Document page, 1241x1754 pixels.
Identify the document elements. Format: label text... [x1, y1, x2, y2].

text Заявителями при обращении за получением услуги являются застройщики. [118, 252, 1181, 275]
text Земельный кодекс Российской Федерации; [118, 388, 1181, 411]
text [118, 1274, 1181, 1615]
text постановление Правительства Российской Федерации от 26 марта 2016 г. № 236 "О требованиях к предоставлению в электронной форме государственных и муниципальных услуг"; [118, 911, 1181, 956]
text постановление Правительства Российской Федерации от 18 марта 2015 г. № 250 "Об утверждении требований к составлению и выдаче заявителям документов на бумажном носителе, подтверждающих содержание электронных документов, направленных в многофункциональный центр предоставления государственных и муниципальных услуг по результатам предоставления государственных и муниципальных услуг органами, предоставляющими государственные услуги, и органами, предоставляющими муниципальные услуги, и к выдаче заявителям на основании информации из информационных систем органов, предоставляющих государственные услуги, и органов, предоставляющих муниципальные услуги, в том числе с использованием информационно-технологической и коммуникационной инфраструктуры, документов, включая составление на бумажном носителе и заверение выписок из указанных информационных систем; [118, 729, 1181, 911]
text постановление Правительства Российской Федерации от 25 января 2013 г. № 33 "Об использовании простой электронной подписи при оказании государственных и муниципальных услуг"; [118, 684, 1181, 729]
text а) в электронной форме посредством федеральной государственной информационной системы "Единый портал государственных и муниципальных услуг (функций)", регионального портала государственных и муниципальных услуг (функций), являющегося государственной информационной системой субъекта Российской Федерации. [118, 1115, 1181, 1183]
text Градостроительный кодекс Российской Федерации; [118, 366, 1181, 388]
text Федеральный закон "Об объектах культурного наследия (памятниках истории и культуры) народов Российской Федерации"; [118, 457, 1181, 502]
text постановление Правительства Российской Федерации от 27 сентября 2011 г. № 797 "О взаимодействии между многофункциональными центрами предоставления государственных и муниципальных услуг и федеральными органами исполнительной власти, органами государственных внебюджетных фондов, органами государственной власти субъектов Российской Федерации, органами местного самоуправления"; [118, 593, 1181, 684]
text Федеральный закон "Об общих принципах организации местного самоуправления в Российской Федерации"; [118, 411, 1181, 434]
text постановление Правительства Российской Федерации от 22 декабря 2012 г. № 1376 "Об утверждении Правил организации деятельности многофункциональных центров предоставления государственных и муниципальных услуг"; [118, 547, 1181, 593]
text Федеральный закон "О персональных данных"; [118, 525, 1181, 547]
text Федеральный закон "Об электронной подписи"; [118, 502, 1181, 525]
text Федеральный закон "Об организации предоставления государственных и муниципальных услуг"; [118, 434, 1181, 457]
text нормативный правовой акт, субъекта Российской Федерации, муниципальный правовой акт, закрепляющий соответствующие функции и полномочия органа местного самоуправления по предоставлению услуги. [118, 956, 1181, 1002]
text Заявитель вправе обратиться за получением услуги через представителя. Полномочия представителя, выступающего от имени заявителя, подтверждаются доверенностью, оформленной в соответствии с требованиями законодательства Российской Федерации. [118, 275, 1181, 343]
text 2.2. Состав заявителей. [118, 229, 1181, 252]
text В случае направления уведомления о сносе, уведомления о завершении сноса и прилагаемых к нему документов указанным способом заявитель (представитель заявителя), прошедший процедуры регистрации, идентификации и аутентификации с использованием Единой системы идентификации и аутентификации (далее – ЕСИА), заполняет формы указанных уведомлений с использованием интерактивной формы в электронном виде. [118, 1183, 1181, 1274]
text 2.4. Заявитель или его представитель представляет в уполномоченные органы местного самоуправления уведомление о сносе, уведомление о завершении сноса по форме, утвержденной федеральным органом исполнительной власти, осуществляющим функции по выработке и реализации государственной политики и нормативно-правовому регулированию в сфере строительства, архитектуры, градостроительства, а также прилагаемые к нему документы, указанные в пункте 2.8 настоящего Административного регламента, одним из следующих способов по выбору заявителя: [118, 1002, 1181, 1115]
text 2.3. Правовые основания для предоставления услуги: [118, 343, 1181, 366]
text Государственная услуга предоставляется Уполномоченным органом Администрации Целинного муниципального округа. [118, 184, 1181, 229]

——

Copy out each line of the data where the string "подписи" appears.

• _SOLUTION_
text постановление Правительства Российской Федерации от 25 января 2013 г. № 33 "Об использовании простой электронной подписи при оказании государственных и муниципальных услуг"; [118, 684, 1181, 729]
text Федеральный закон "Об электронной подписи"; [118, 502, 1181, 525]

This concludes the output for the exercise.